The required answer is the data below, restated word for word with images omitted.

● GIVEN INFORMATION:
##########

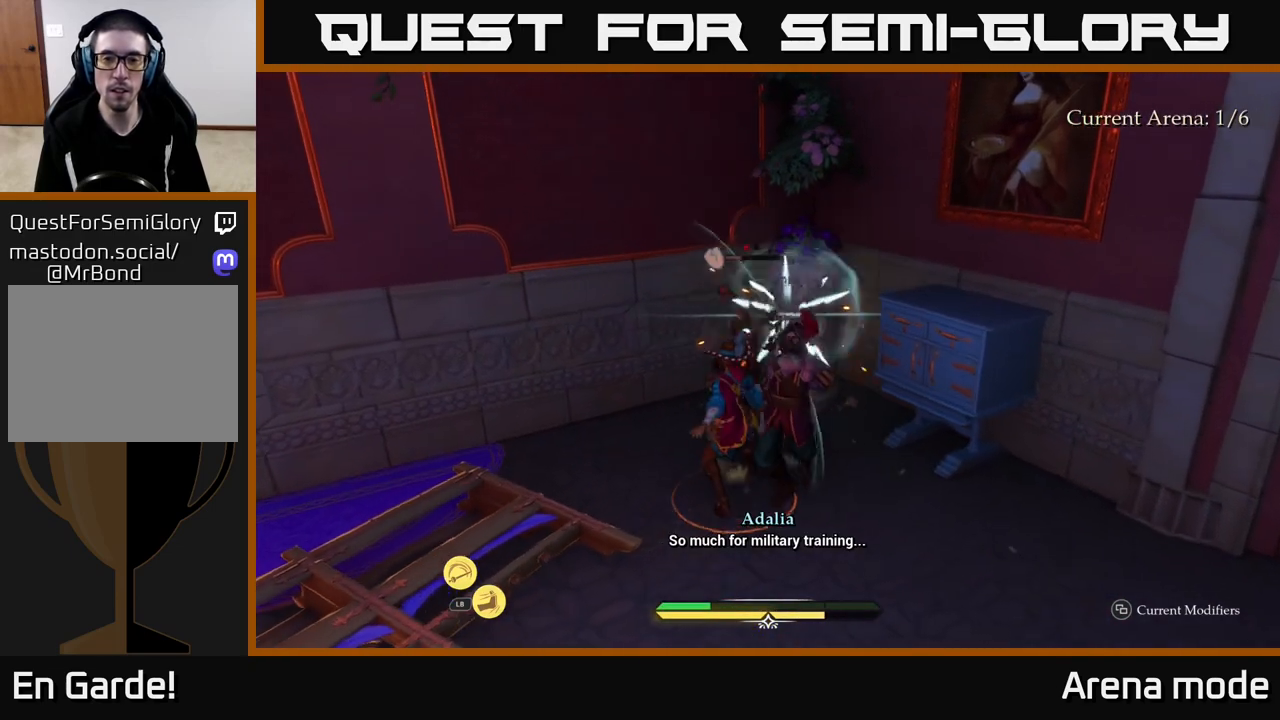
{"buttons": [], "left_stick": "up", "right_stick": "center", "events": [[17, "X", "down"], [100, "X", "up"], [433, "left_stick", "up"]]}
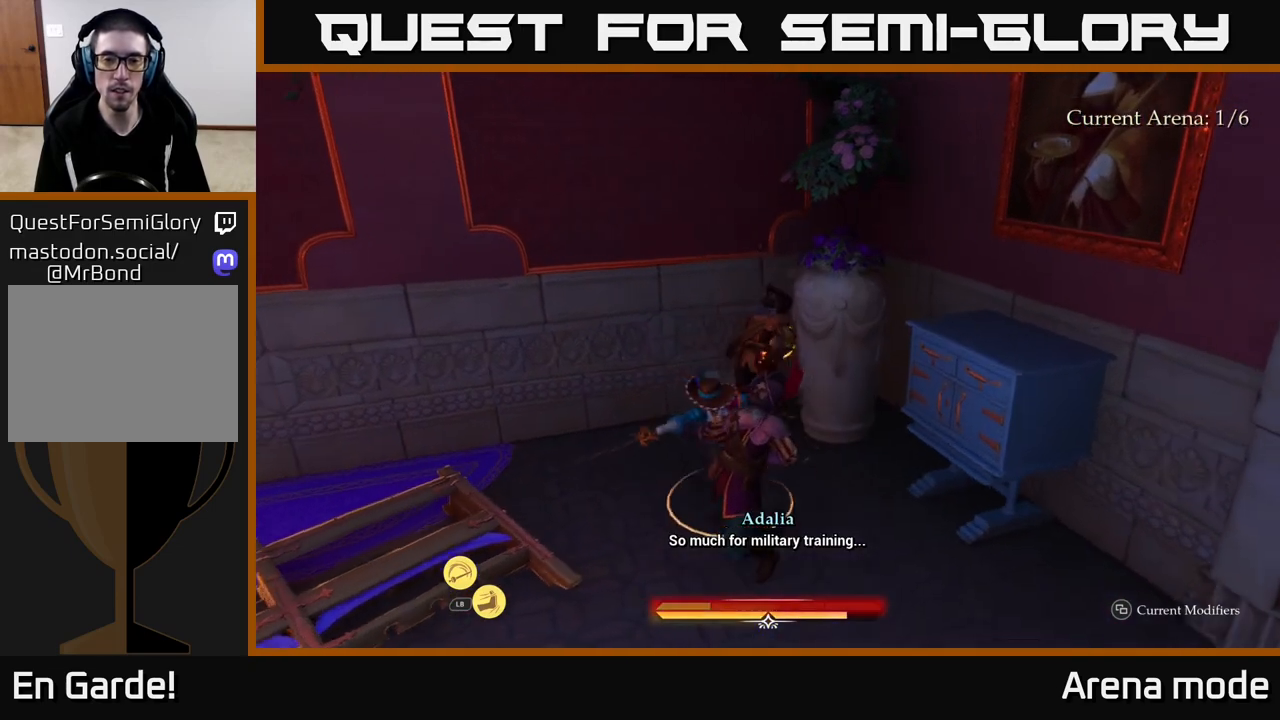
{"buttons": [], "left_stick": "down-right", "right_stick": "right", "events": [[33, "left_stick", "center"], [133, "left_stick", "down-left"], [217, "right_stick", "down-right"], [300, "left_stick", "down"], [367, "right_stick", "right"], [400, "left_stick", "down-right"]]}
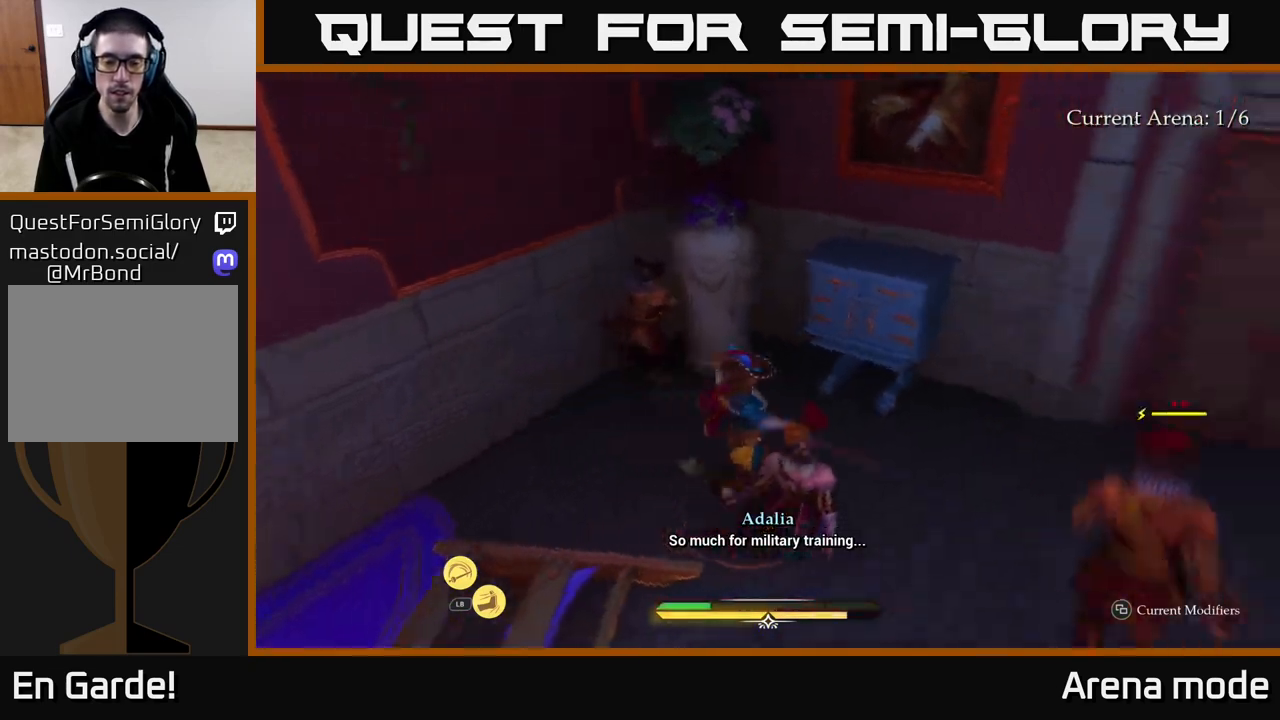
{"buttons": ["B"], "left_stick": "down-left", "right_stick": "center", "events": [[200, "left_stick", "right"], [233, "X", "down"], [233, "right_stick", "center"], [317, "X", "up"], [383, "left_stick", "center"], [450, "B", "down"], [467, "L2", "down"], [467, "left_stick", "down-left"], [483, "L2", "up"]]}
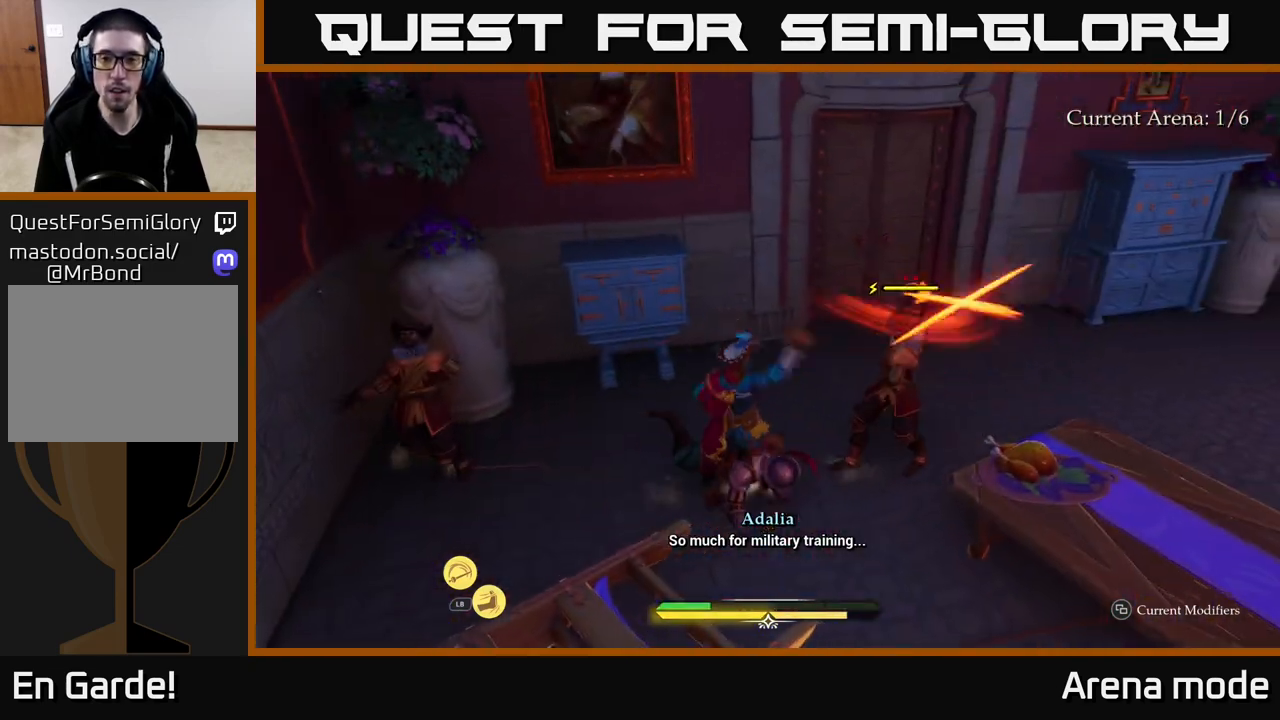
{"buttons": [], "left_stick": "right", "right_stick": "center", "events": [[17, "B", "up"], [67, "left_stick", "right"], [100, "B", "down"], [133, "B", "up"], [217, "left_stick", "center"], [467, "left_stick", "right"]]}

##########

● RESULT OF THE TASK:
{"buttons": [], "left_stick": "up", "right_stick": "center", "events": [[17, "X", "down"], [100, "X", "up"], [433, "left_stick", "up"]]}
{"buttons": [], "left_stick": "down-right", "right_stick": "right", "events": [[33, "left_stick", "center"], [133, "left_stick", "down-left"], [217, "right_stick", "down-right"], [300, "left_stick", "down"], [367, "right_stick", "right"], [400, "left_stick", "down-right"]]}
{"buttons": ["B"], "left_stick": "down-left", "right_stick": "center", "events": [[200, "left_stick", "right"], [233, "X", "down"], [233, "right_stick", "center"], [317, "X", "up"], [383, "left_stick", "center"], [450, "B", "down"], [467, "L2", "down"], [467, "left_stick", "down-left"], [483, "L2", "up"]]}
{"buttons": [], "left_stick": "right", "right_stick": "center", "events": [[17, "B", "up"], [67, "left_stick", "right"], [100, "B", "down"], [133, "B", "up"], [217, "left_stick", "center"], [467, "left_stick", "right"]]}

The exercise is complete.